“It was a recipe for disaster… The fact that they started to
conspire to commit illegal actions on the station platform was our concern. I asked myself: If my wife, mother or daughter was on that platform, would I want them to be in that situation?”-BART Deputy Police Chief Benson Fairow, as quoted in The San Francisco Chronicle, August 13, 2011.
As I discussed last month, I have little sympathy for protestors who disrupt mass transit during rush hour. I support the right of individuals to express their views in front of City Hall or other venues where they do not interfere with the rights of other citizens. Climbing on top of subway trains during the evening commute, and forcing the shutdown of the country’s fifth-busiest rapid transit system is not an appropriate way to make one’s point.
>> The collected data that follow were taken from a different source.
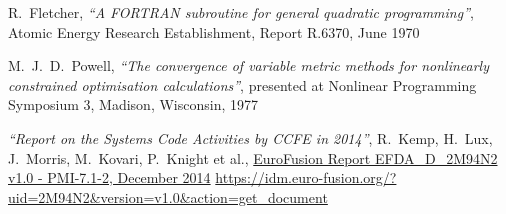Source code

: \begin{thebibliography}{99}
R.\ Fletcher,
\textit{``A FORTRAN subroutine for general quadratic programming''},
Atomic Energy Research Establishment, Report R.6370, June 1970

M.\ J.\ D.\ Powell,
\textit{``The convergence of variable metric methods for nonlinearly
  constrained optimisation calculations''},
presented at Nonlinear Programming Symposium 3, Madison, Wisconsin, 1977

\textit{``Report on the Systems Code Activities by CCFE in 2014''},
R.\ Kemp, H.\ Lux, J.\ Morris, M.\ Kovari, P.\ Knight et al.,
\href{https://idm.euro-fusion.org/?uid=2M94N2\&version=v1.0\&action=get\_document}
{EuroFusion Report EFDA\_D\_2M94N2 v1.0 - PMI-7.1-2, December 2014}
\url{https://idm.euro-fusion.org/?uid=2M94N2\&version=v1.0\&action=get\_document}

\end{thebibliography}

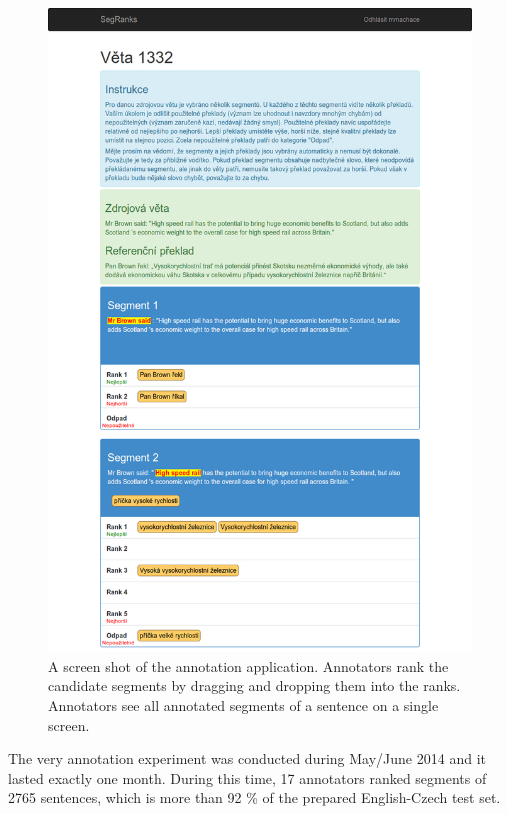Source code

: \begin{figure}
    \begin{center}
        \includegraphics[width=\textwidth]{img/segranks-screenshot2.png}
    \end{center}
    \caption[A screen shot of the annotation application]{A screen shot of the
    annotation application. Annotators rank the candidate segments by dragging
and dropping them into the ranks.  Annotators see all annotated segments of a
sentence on a single screen.}
    \label{segranks-screenshot}
\end{figure}

The very annotation experiment was conducted during May/June 2014 and it lasted
exactly one month. During this time, 17 annotators ranked segments of 2765
sentences, which is more than 92 \% of the prepared English-Czech test set.

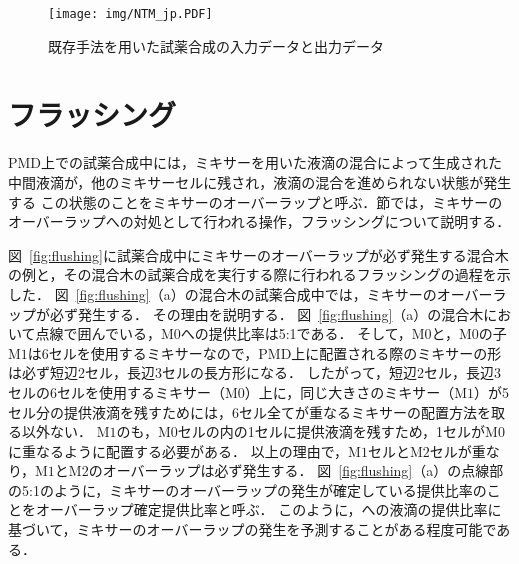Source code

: \begin{figure}[tbp]
    \centering\texttt{[image: img/NTM\_jp.PDF]}
    \caption{既存手法を用いた試薬合成の入力データと出力データ}\label{fig:NTM}
\end{figure}


\section{フラッシング}
\label{sec:flushing}
    PMD上での試薬合成中には，ミキサーを用いた液滴の混合によって生成された中間液滴が，他のミキサーセルに残され，液滴の混合を進められない状態が発生する
    この状態のことをミキサーのオーバーラップと呼ぶ．節では，ミキサーのオーバーラップへの対処として行われる操作，フラッシングについて説明する．
    
    図~\ref{fig:flushing}に試薬合成中にミキサーのオーバーラップが必ず発生する混合木の例と，その混合木の試薬合成を実行する際に行われるフラッシングの過程を示した．
    図~\ref{fig:flushing}（a）の混合木の試薬合成中では，ミキサーのオーバーラップが必ず発生する．
    その理由を説明する．
    図~\ref{fig:flushing}（a）の混合木において点線で囲んでいる，M$0$への提供比率は5:1である．
    そして，M$0$と，M$0$の子M$1$は6セルを使用するミキサーなので，PMD上に配置される際のミキサーの形は必ず短辺2セル，長辺3セルの長方形になる．
    したがって，短辺2セル，長辺3セルの6セルを使用するミキサー（M$0$）上に，同じ大きさのミキサー（M$1$）が5セル分の提供液滴を残すためには，6セル全てが重なるミキサーの配置方法を取る以外ない．
    M$1$のも，M$0$セルの内の1セルに提供液滴を残すため，1セルがM$0$に重なるように配置する必要がある．
    以上の理由で，M$1$セルとM$2$セルが重なり，M$1$とM$2$のオーバーラップは必ず発生する．
    図~\ref{fig:flushing}（a）の点線部の5:1のように，ミキサーのオーバーラップの発生が確定している提供比率のことをオーバーラップ確定提供比率と呼ぶ．
    このように，への液滴の提供比率に基づいて，ミキサーのオーバーラップの発生を予測することがある程度可能である．
    
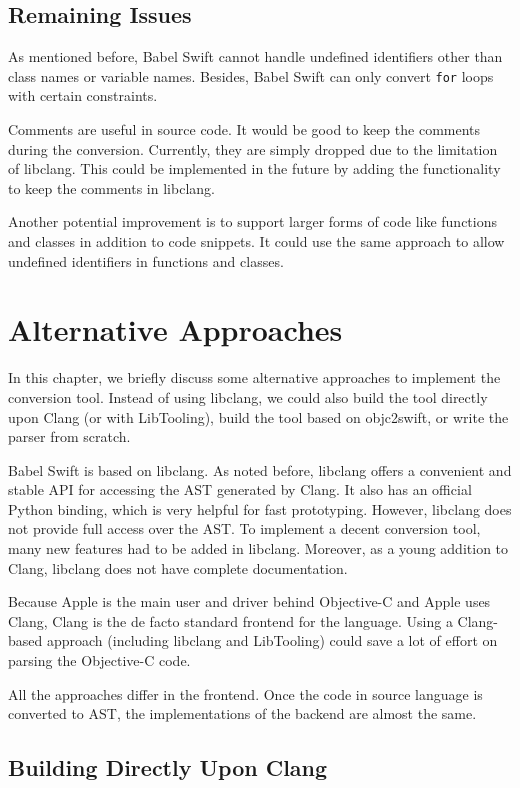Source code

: \documentclass{sfuthesis}
\begin{document}
\section{Remaining Issues}

As mentioned before, Babel Swift cannot handle undefined identifiers other than class names or variable names. Besides, Babel Swift can only convert \texttt{for} loops with certain constraints.

Comments are useful in source code. It would be good to keep the comments during the conversion. Currently, they are simply dropped due to the limitation of libclang. This could be implemented in the future by adding the functionality to keep the comments in libclang.

Another potential improvement is to support larger forms of code like functions and classes in addition to code snippets. It could use the same approach to allow undefined identifiers in functions and classes.

\chapter{Alternative Approaches}

In this chapter, we briefly discuss some alternative approaches to implement the conversion tool. Instead of using libclang, we could also build the tool directly upon Clang (or with LibTooling), build the tool based on objc2swift, or write the parser from scratch.

Babel Swift is based on libclang. As noted before, libclang offers a convenient and stable API for accessing the AST generated by Clang. It also has an official Python binding, which is very helpful for fast prototyping. However, libclang does not provide full access over the AST. To implement a decent conversion tool, many new features had to be added in libclang. Moreover, as a young addition to Clang, libclang does not have complete documentation.

Because Apple is the main user and driver behind Objective-C and Apple uses Clang, Clang is the de facto standard frontend for the language. Using a Clang-based approach (including libclang and LibTooling) could save a lot of effort on parsing the Objective-C code.

All the approaches differ in the frontend. Once the code in source language is converted to AST, the implementations of the backend are almost the same.

\section{Building Directly Upon Clang}
\end{document}
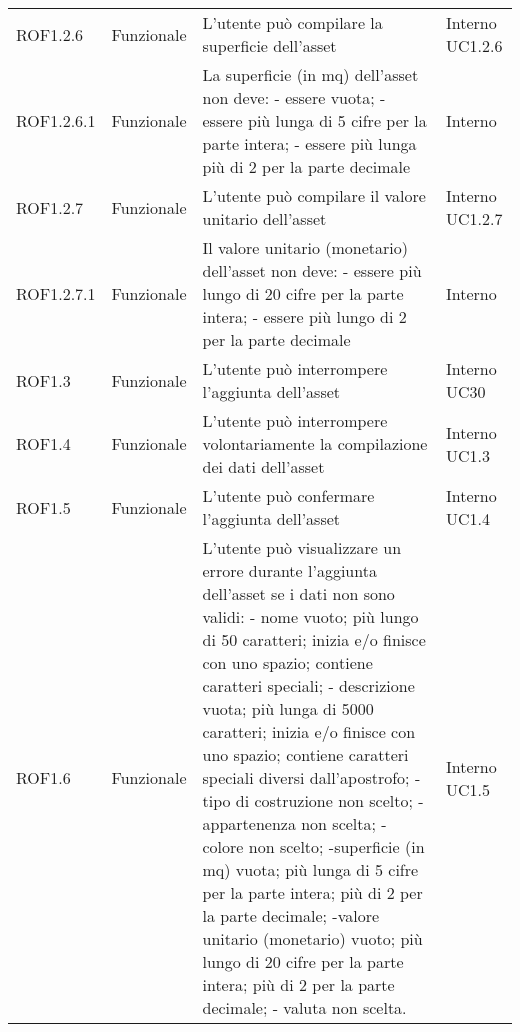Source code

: \begin{longtable}{p{2cm}!{\VRule[1pt]}p{2cm}!{\VRule[1pt]}p{5cm}!{\VRule[1pt]}p{1.5cm}}
	ROF1.2.6                         & Funzionale\newline               & L'utente può compilare la superficie dell'asset                                                                          & Interno \newline UC1.2.6     
	\\
	ROF1.2.6.1&Funzionale\newline  & La superficie (in mq) dell'asset non deve:
	- essere vuota;
	- essere più lunga di 5 cifre per la parte intera;
	- essere più lunga  più di 2 per la parte decimale & Interno \\
	ROF1.2.7                         & Funzionale\newline               & L'utente può compilare il valore unitario dell'asset                                                                     & Interno \newline UC1.2.7     
	\\
	ROF1.2.7.1&Funzionale\newline  & Il valore unitario (monetario) dell'asset non deve:
	- essere più lungo di 20 cifre per la parte intera;
	- essere più lungo di 2 per la parte decimale & Interno \\
	ROF1.3                           & Funzionale\newline               & L'utente può interrompere l'aggiunta dell'asset                                                                          & Interno \newline UC30        
	\\
	ROF1.4                           & Funzionale\newline               & L'utente può interrompere volontariamente la compilazione dei dati dell'asset                                            & Interno \newline UC1.3       
	\\
	ROF1.5                           & Funzionale\newline               & L'utente può confermare l'aggiunta dell'asset                                                                            & Interno \newline UC1.4       
	\\
	ROF1.6&Funzionale\newline  & L'utente può visualizzare un errore durante l'aggiunta dell'asset se i dati non sono validi:
	- nome vuoto; più lungo di 50 caratteri; inizia e/o finisce con uno spazio; contiene caratteri speciali;
	- descrizione vuota; più lunga di 5000 caratteri; inizia e/o finisce con uno spazio; contiene caratteri speciali diversi dall'apostrofo;
	- tipo di costruzione non scelto;
	- appartenenza non scelta;
	- colore non scelto;
	-superficie (in mq) vuota; più lunga di 5 cifre per la parte intera; più di 2 per la parte decimale;
	-valore unitario (monetario) vuoto; più lungo di 20 cifre per la parte intera; più di 2 per la parte decimale;
	- valuta non scelta.
	& Interno \newline UC1.5
	\\


\end{longtable}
When BART officials learned that the “No Justice, No BART” group was planning to again disrupt operations last Thursday by “[using] mobile devices to coordinate their disruptive activities and communicate about the location and number of BART Police,” they decided to switch off the underground cell phone network BART owns and controls.
Naturally, liberals are crying foul, threatening a lawsuit, and pressuring the Federal Communications Commission to investigate.
This outrage would be perfectly understandable if BART officials had electronically jammed another service provider’s cell network. But, they did not. They did not even “ask cell phone providers to shut down towers near stations.” It turns out that “BART owns and controls the wireless network strung through its subways, and BART police ordered it switched off.”
That’s right, protestors are demanding that BART provide a service at its own expense that enables malcontents to organize protests that deny service to customers. The end result is that BART suffers financially.
Someone please explain to me how this logic makes any discernible sense?